À batalha de Monte Castello se seguiu a conquista de Montese, em circunstância diversa – batalha em meio urbano –, mas tão dura quanto as de montanha, resultando também em muitas baixas de pracinhas. A tomada de Montese foi um passo importante para a chegada e conquista de Bolonha, o objetivo principal dos aliados naquela frente de batalha. Em Fornovo de Taro, dias antes da rendição total dos alemães em 2 de maio de 1945, os brasileiros receberam a rendição de uma divisão inteira de infantaria alemã e parte de divisões italianas, num total de pelo menos 15 mil prisioneiros de uma só vez!

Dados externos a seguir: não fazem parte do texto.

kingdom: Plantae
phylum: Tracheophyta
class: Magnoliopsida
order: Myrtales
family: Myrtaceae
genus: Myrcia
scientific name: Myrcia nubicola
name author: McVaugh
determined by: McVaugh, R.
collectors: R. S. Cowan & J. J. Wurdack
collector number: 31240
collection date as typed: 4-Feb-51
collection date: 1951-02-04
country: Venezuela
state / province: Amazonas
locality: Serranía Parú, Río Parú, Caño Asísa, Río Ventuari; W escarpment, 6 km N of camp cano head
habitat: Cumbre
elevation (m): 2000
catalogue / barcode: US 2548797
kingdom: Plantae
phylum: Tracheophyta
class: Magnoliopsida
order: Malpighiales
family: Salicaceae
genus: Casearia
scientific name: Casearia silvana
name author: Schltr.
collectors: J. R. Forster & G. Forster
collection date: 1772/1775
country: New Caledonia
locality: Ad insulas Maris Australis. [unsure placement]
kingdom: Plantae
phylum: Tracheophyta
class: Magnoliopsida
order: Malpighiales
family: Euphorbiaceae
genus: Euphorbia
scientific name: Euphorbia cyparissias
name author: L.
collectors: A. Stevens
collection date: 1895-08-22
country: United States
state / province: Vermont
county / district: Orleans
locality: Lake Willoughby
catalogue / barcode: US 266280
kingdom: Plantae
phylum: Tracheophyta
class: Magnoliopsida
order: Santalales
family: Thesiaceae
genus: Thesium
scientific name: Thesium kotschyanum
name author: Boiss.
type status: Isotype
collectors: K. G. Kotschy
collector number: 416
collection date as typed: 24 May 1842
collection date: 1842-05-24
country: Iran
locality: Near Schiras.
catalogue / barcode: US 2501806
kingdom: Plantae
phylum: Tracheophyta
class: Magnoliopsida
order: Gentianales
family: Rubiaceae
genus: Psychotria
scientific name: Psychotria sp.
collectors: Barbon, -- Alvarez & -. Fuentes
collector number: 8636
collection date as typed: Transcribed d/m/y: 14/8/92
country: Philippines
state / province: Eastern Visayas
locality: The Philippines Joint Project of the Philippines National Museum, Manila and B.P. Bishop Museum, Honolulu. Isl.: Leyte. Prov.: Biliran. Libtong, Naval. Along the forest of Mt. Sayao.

Os brasileiros ficaram ainda alguns meses na Itália, até que todos os preparativos para a volta estivessem prontos, uma vez declarado o fim da guerra. Cidades como Massarosa, Bozzano, Chiesa, Camaione, Monte Prano, Castelnuovo de Garfagnana, Borgo, Fornoli, Vignola, Barga, entre muitas outras, deveram aos brasileiros sua liberação do jugo alemão e do nazifascismo. Os pracinhas voltavam para casa vitoriosos e felizes com a alegria demonstrada pelos moradores das pequenas cidades italianas quando viam chegar i brasiliani, os liberatori, que punham fim aos tormentos de anos de guerra que assolaram suas vidas.